Mit diesen Problemfeldern möchte ich nicht den Eindruck erwecken, als wären Angela Merkel nicht auch positive Entwicklungen zuzuschreiben. Die Herausforderungen der Finanzkrise wurden in Deutschland besser gemeistert als in vielen anderen Staaten. Die innenpolitische Situation ist trotz aller Probleme gefestigter als in Italien mit einer Regierung aus Fünf-Sterne-Bewegung und Lega oder Frankreich mit einem gebeutelten Macron, der über seinen Visionen das eigene Volk vergessen hatte. Zurecht hat die Vorsitzende der Frauenunion, Annette Widmann-Mauz, darauf hingewiesen, dass Angela Merkel für die Frauen verdeutlicht hat, dass alle Positionen auch Frauen offenstehen.

Nun aber zurück zur Zukunft der CDU.

Friedrich Merz, Annegret Kramp-Karrenbauer und Jens SApahn bei einer Regionalkonferenz der CDU.
Der CDU nützt bei den Zustimmungswerten bereits der offene Prozess vor dem Parteitag: Wer hat schon drei Kandidaten für den Parteivorsitz, die sich persönlich und inhaltlich deutlich unterscheiden? Aber es wird sich jetzt zeigen, ob sich diese positive Entwicklung mit Annegret Kramp-Karrenbauer fortführen lässt. Zumindest bisher ist sie eher eine Vertreterin des Parteiapparats, die für das ‚Weiter so‘ steht. (Bild: Screenshot, Twitter, 7.12.18)

Von ‚Wir schaffen das‘ zum ‚Weiter so‘

Selbstverständlich müssen Politikerinnen ebenso wie ihre männlichen Kollegen immer die Gelegenheit bekommen, sich selbst im Amt zu beweisen, ehe sich Kritiker auf sie stürzen sollten. Dennoch dürfte es Annegret Kramp-Karrenbauer schwerer fallen als Friedrich Merz, eine Neuorientierung in der CDU durchzusetzen – wenn sie dies als Wunschkandidatin von Angela Merkel überhaupt möchte. Die „Agenda für die Fleißigen“ von Merz hätte ich gerne einmal umgesetzt gesehen. Bei Merz wurde für mich auch deutlicher, dass sich die deutsche Politik stärker mit den Befindlichkeiten in den neuen Bundesländern befassen müsste. Auch seine im Grunde gleichgewichtige Betonung von Europa und Nationalstaat fand ich überzeugend. Ich hätte Merz auch zugetraut, die „Auszehrung des politischen Meinungsstreits in der Mitte zu beenden“.

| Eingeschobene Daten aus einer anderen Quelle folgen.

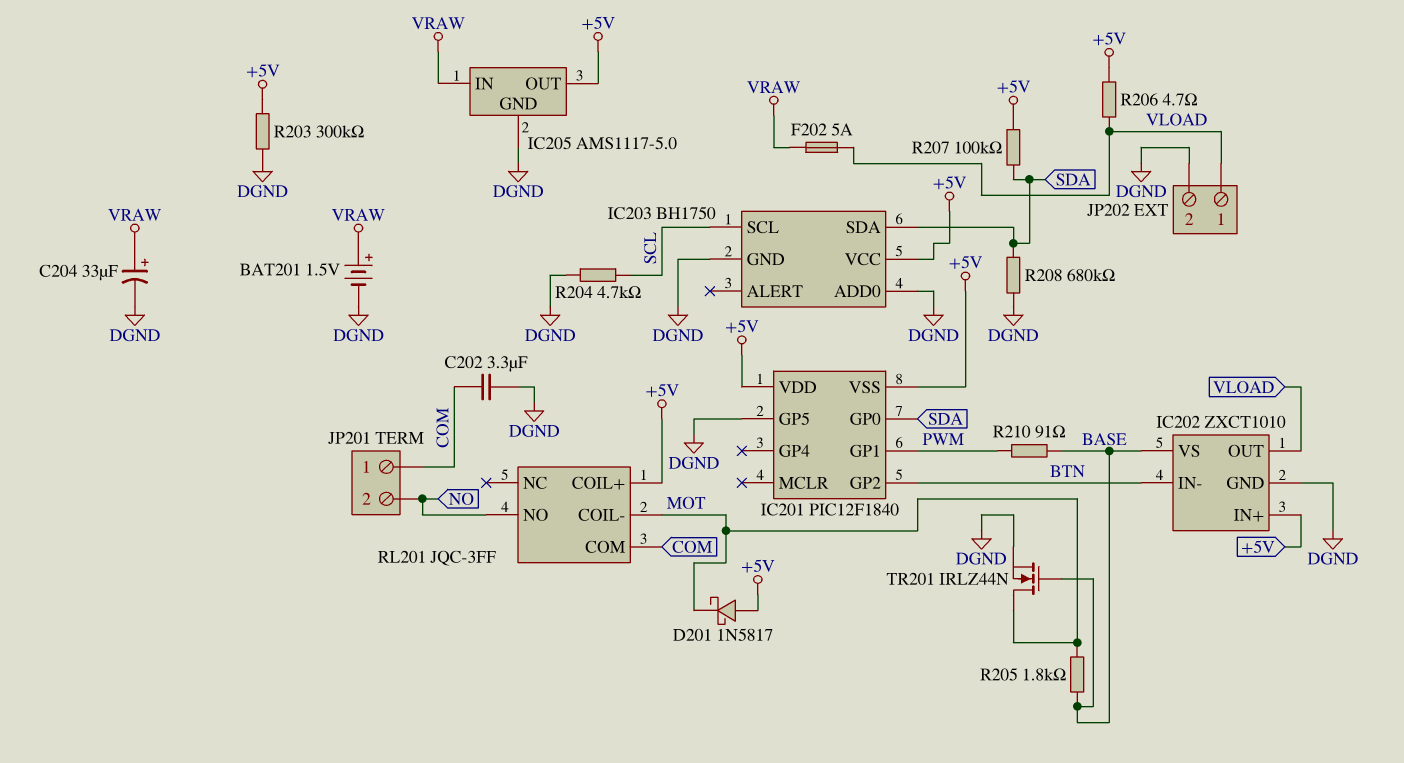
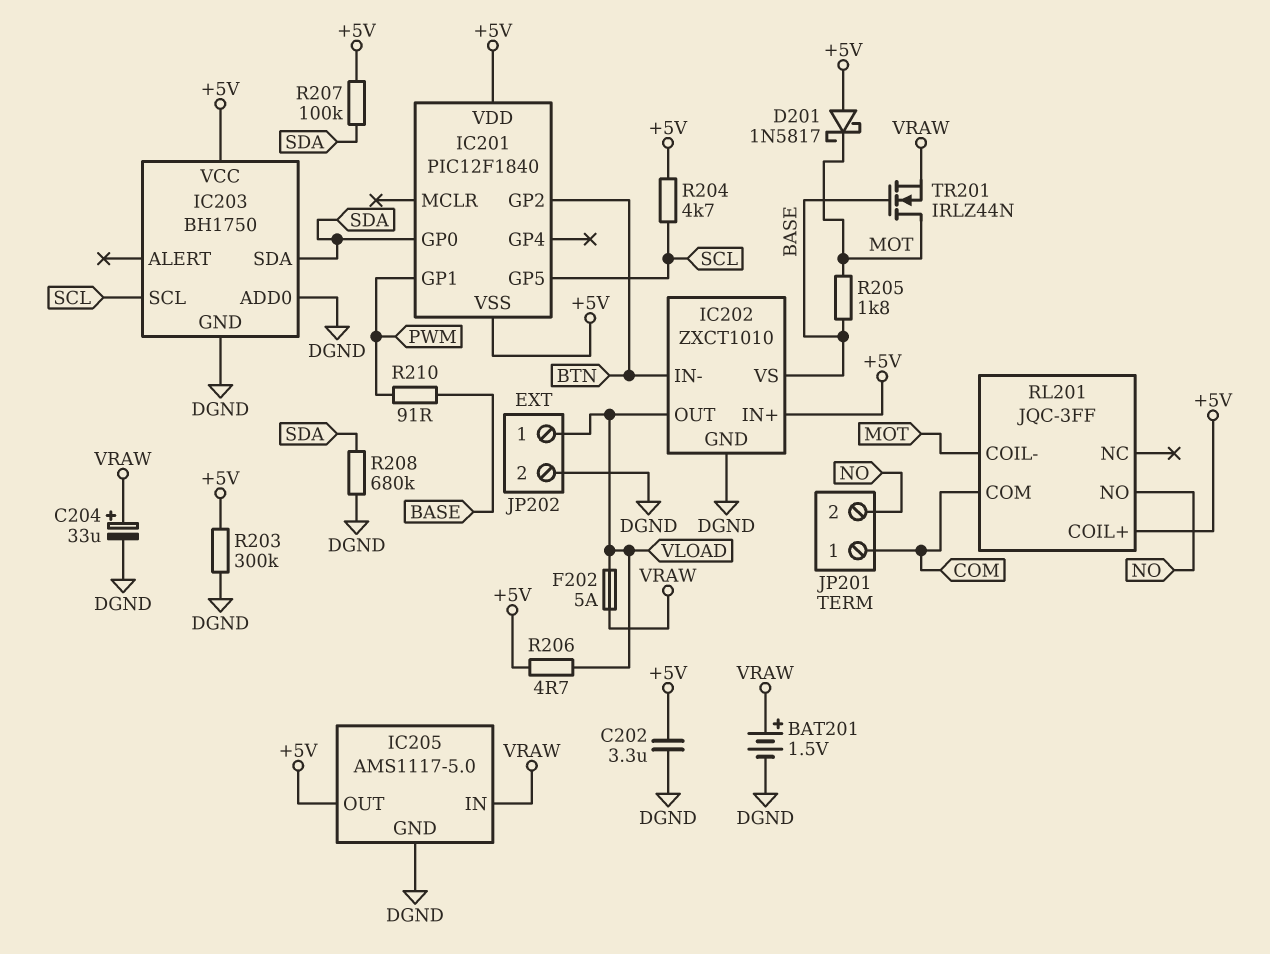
C202: 3.3uF (COM, DGND) -> 3.3uF (+5V, DGND)
IC201 pin GP5: DGND -> SCL
R204: 4.7k (DGND, SCL) -> 4.7k (+5V, SCL)
TR201: NMOS IRLZ44N (G BASE, D MOT, S DGND) -> NMOS IRLZ44N (G BASE, D MOT, S VRAW)

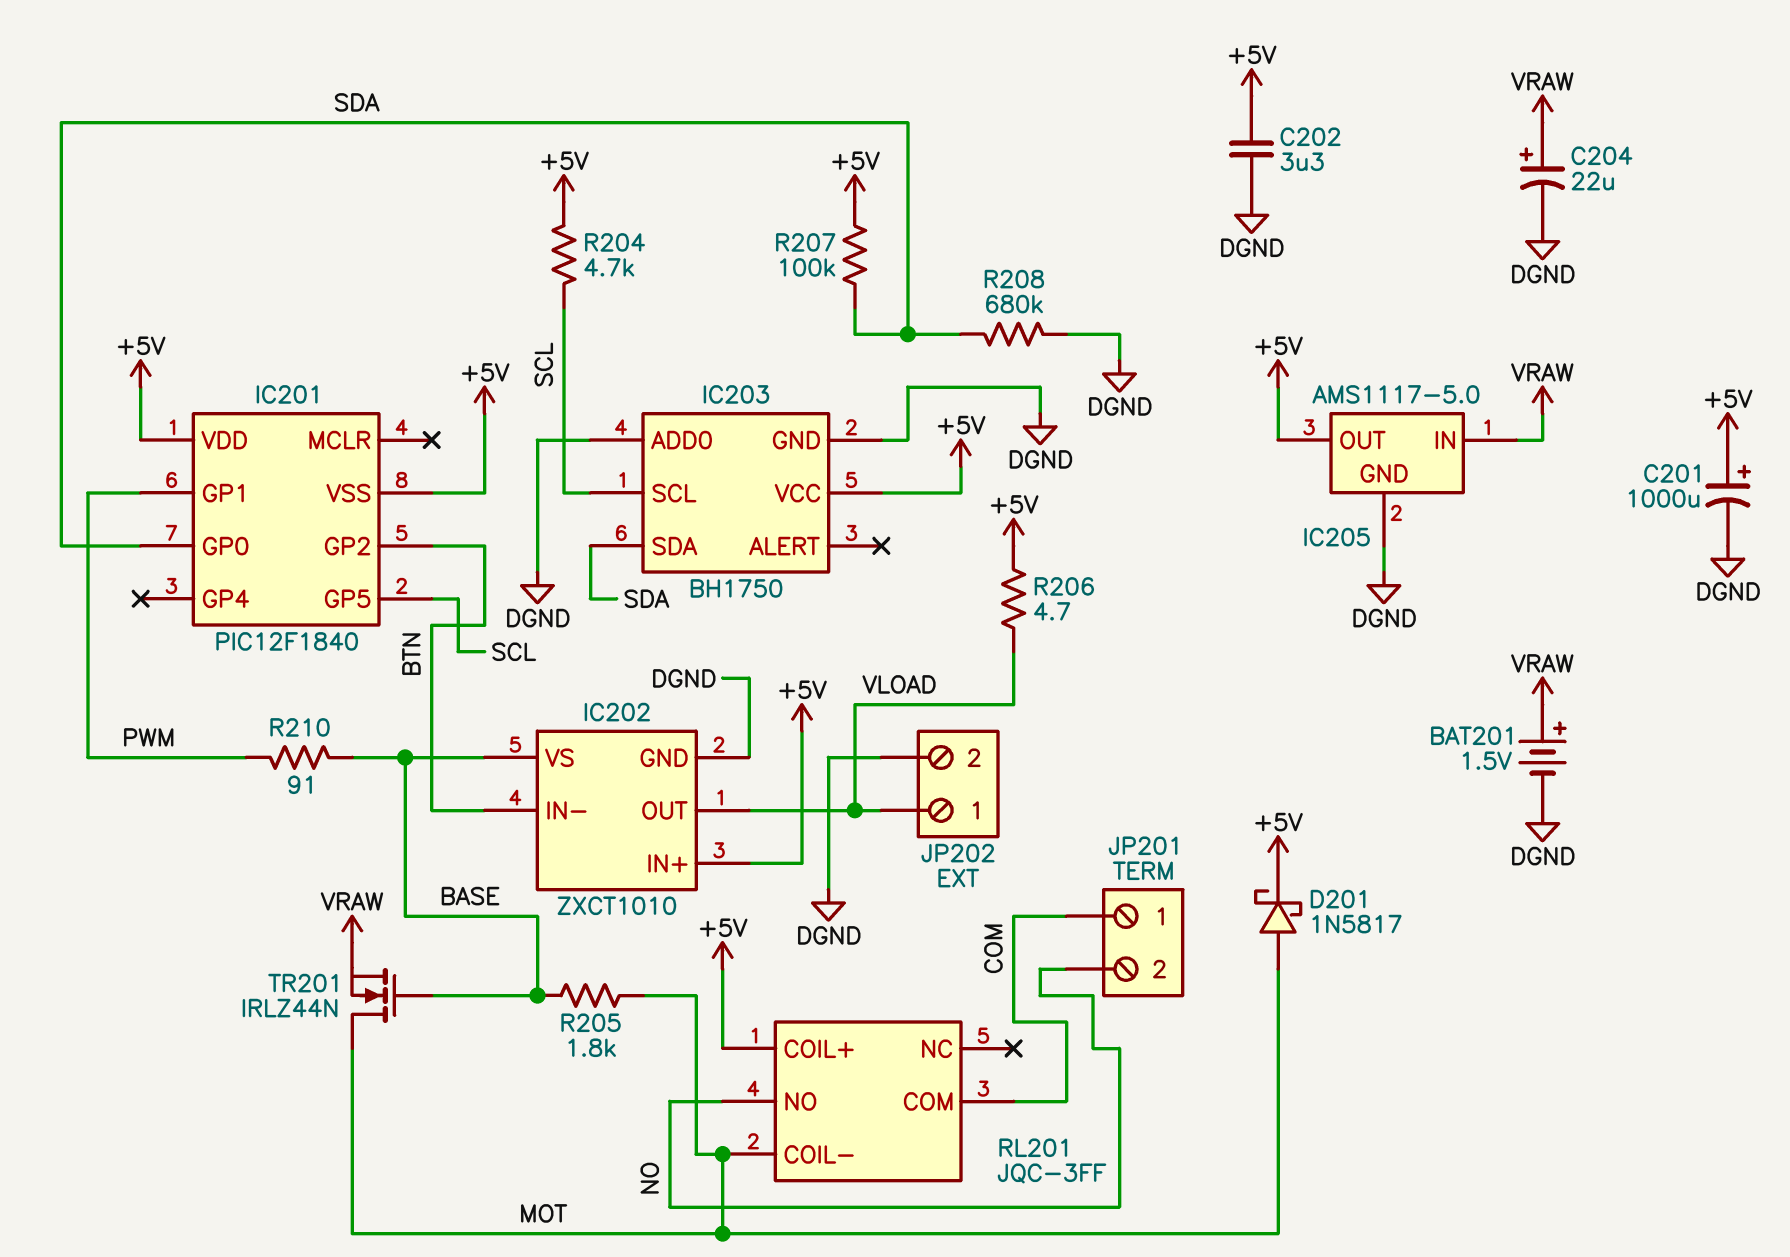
C201: none -> 1000uF (plus +5V, minus DGND)
C204: 33uF (plus VRAW, minus DGND) -> 22uF (plus VRAW, minus DGND)
D201: schottky 1N5817 (A +5V, K MOT) -> schottky 1N5817 (A MOT, K +5V)
F202: 5A (VLOAD, VRAW) -> none
R203: 300k (+5V, DGND) -> none

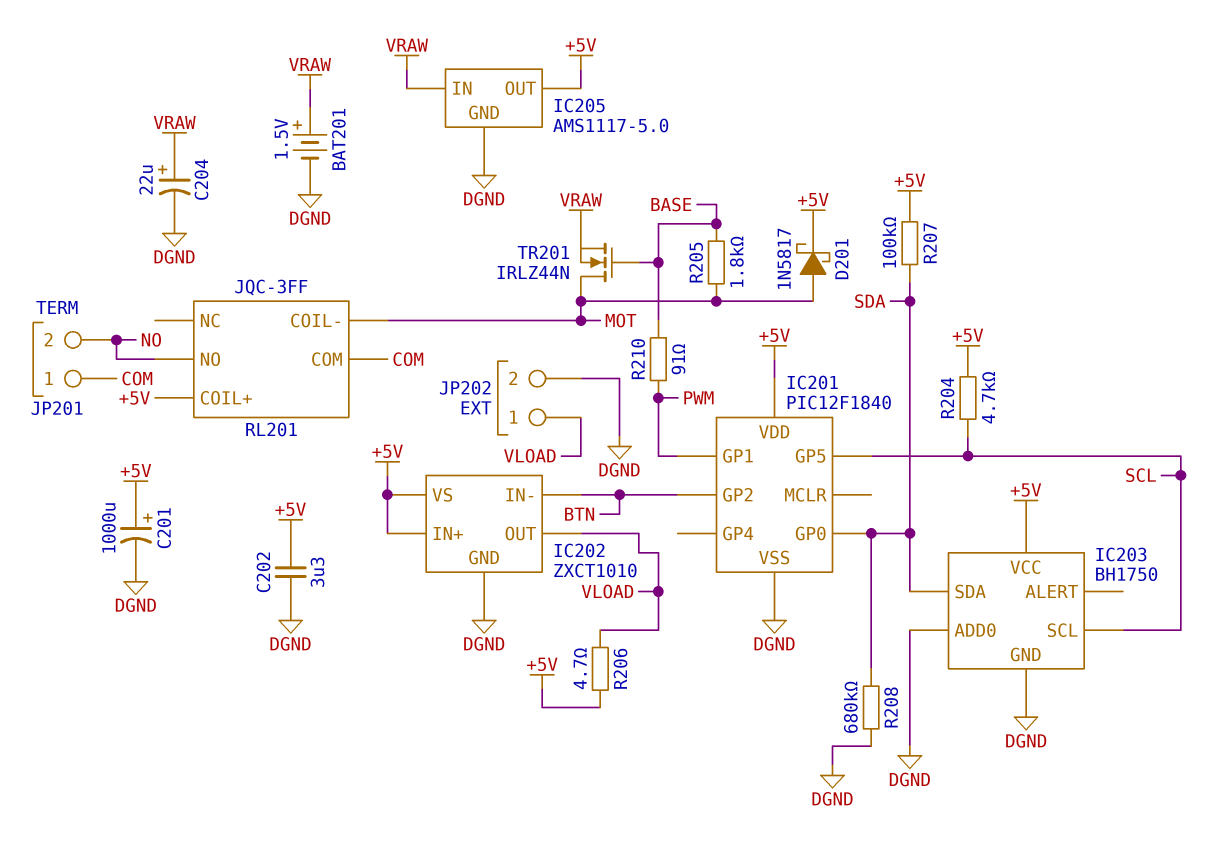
IC201 pin VSS: +5V -> DGND
IC202 pin VS: BASE -> +5V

Ich hoffe sehr, dass meine Befürchtungen nicht eintreten und die CDU auch unter einer Vorsitzenden Kramp-Karrenbauer neuen Schwung entwickeln kann und WählerInnen wieder für diese Volkspartei gewinnen kann. Das Gleiche wünsche ich auch der SPD, denn wir brauchen die Volksparteien in Deutschland und Europa. Die Sozialdemokratisierung der CDU unter Angela Merkel schadete nicht nur der eigenen Partei, sondern auch dem ‘Kontrahenten’ SPD.  Was passiert, wenn Volksparteien verschwinden und von allerlei Bewegungen überrannt werden, das können wir täglich in Italien und Frankreich betrachten. Solche Zustände will sicherlich niemand.

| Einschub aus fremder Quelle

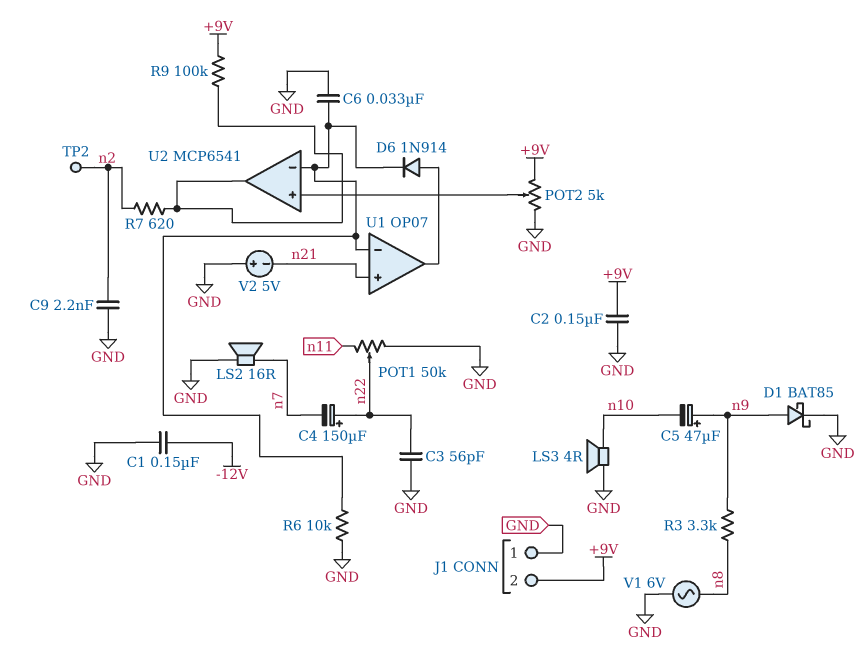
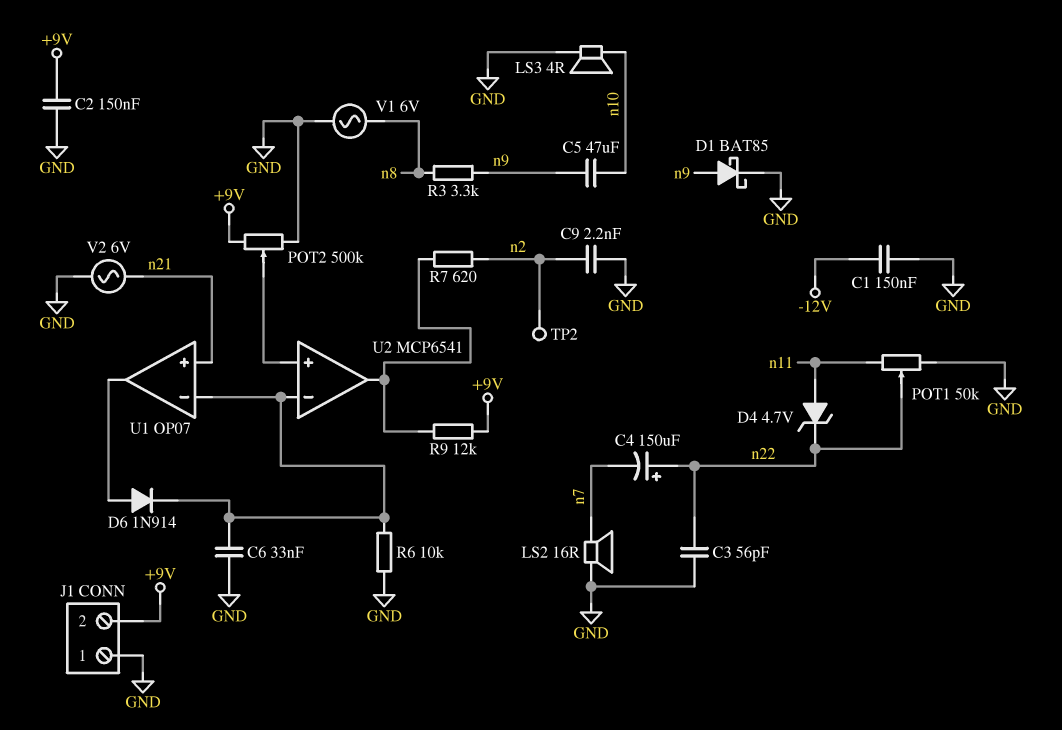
C5: 47uF (plus n9, minus n10) -> 47uF (n9, n10)
D4: none -> zener 4.7V (A n11, K n22)
POT2: 5k (+9V, GND, wiper U2/in+) -> 500k (+9V, GND, wiper U2/in+)
R9: 100k (+9V, U2/out) -> 12k (+9V, U2/out)
V2: 5V (plus GND, minus n21) -> AC 6V (GND, n21)

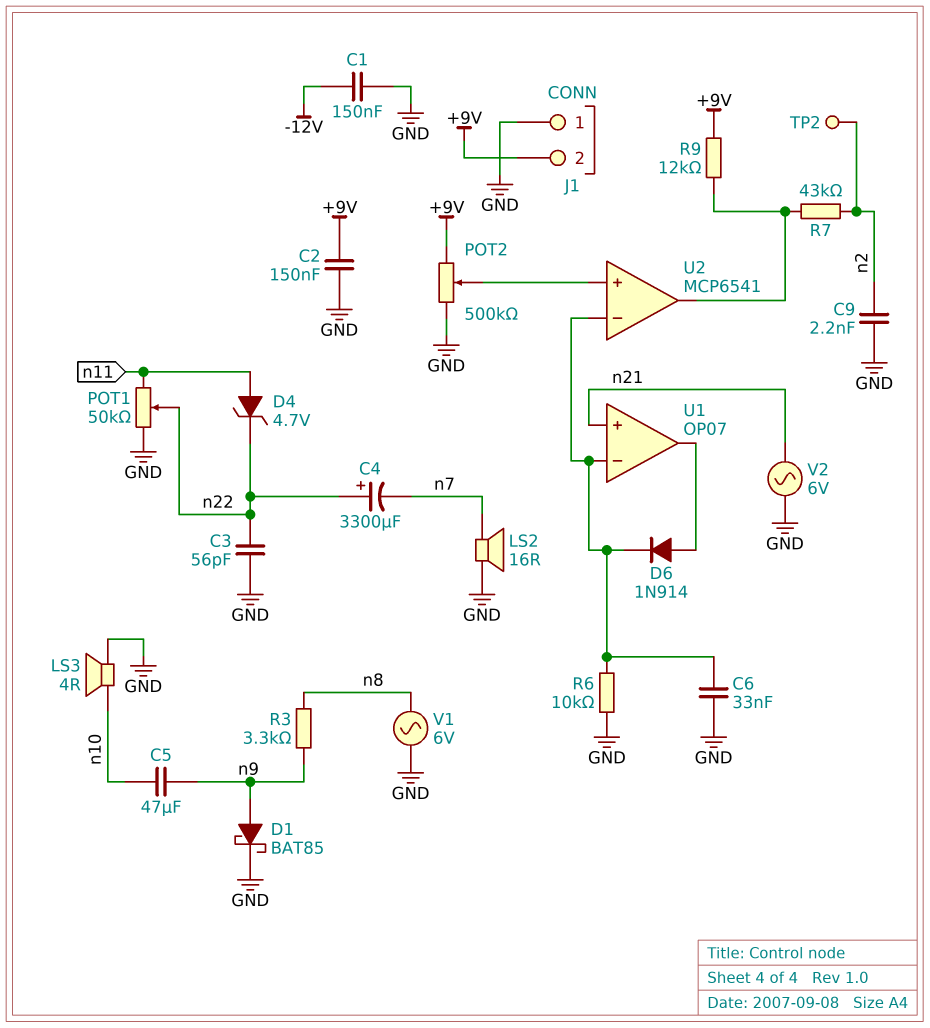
C4: 150uF (plus n22, minus n7) -> 3300uF (plus n22, minus n7)
R7: 620 (U2/out, n2) -> 43k (U2/out, n2)

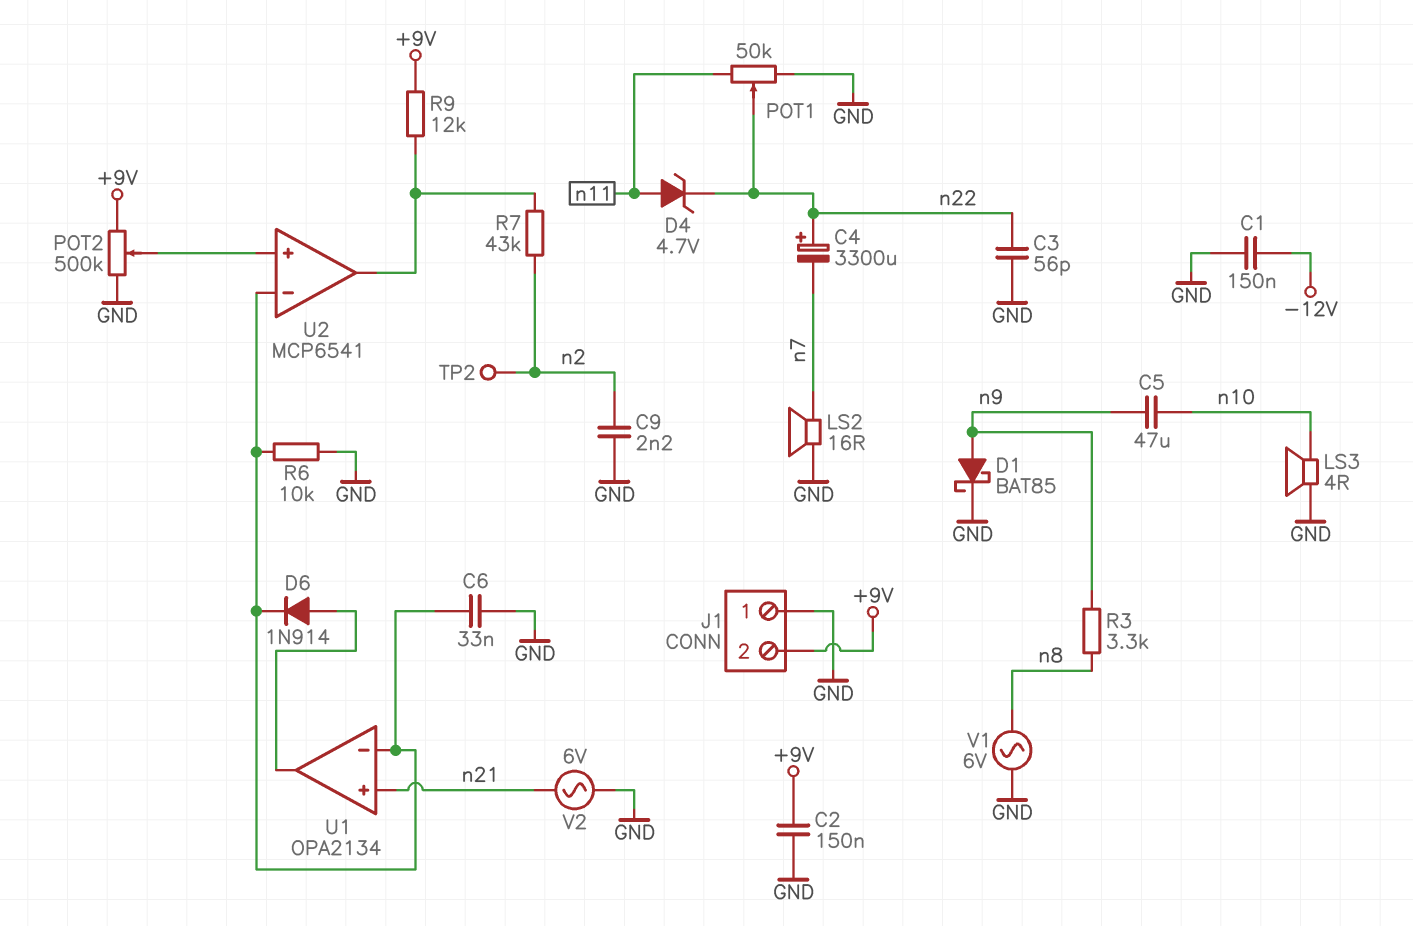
U1: OP07 -> OPA2134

Eine tiefgreifende Neuorientierung sehe ich bei der CDU erst, wenn sich Angela Merkel auch aus dem Kanzleramt in Berlin verabschiedet. Bis dahin muss Annegret Kram-Karrenbauer durch ihre Arbeit belegen, dass sie keine ‚Weiter so‘-Politikerin ist, sondern mit innovativen Ideen die politische Mitte stärken und Abwanderer von Grünen und AfD zurück zu holen vermag.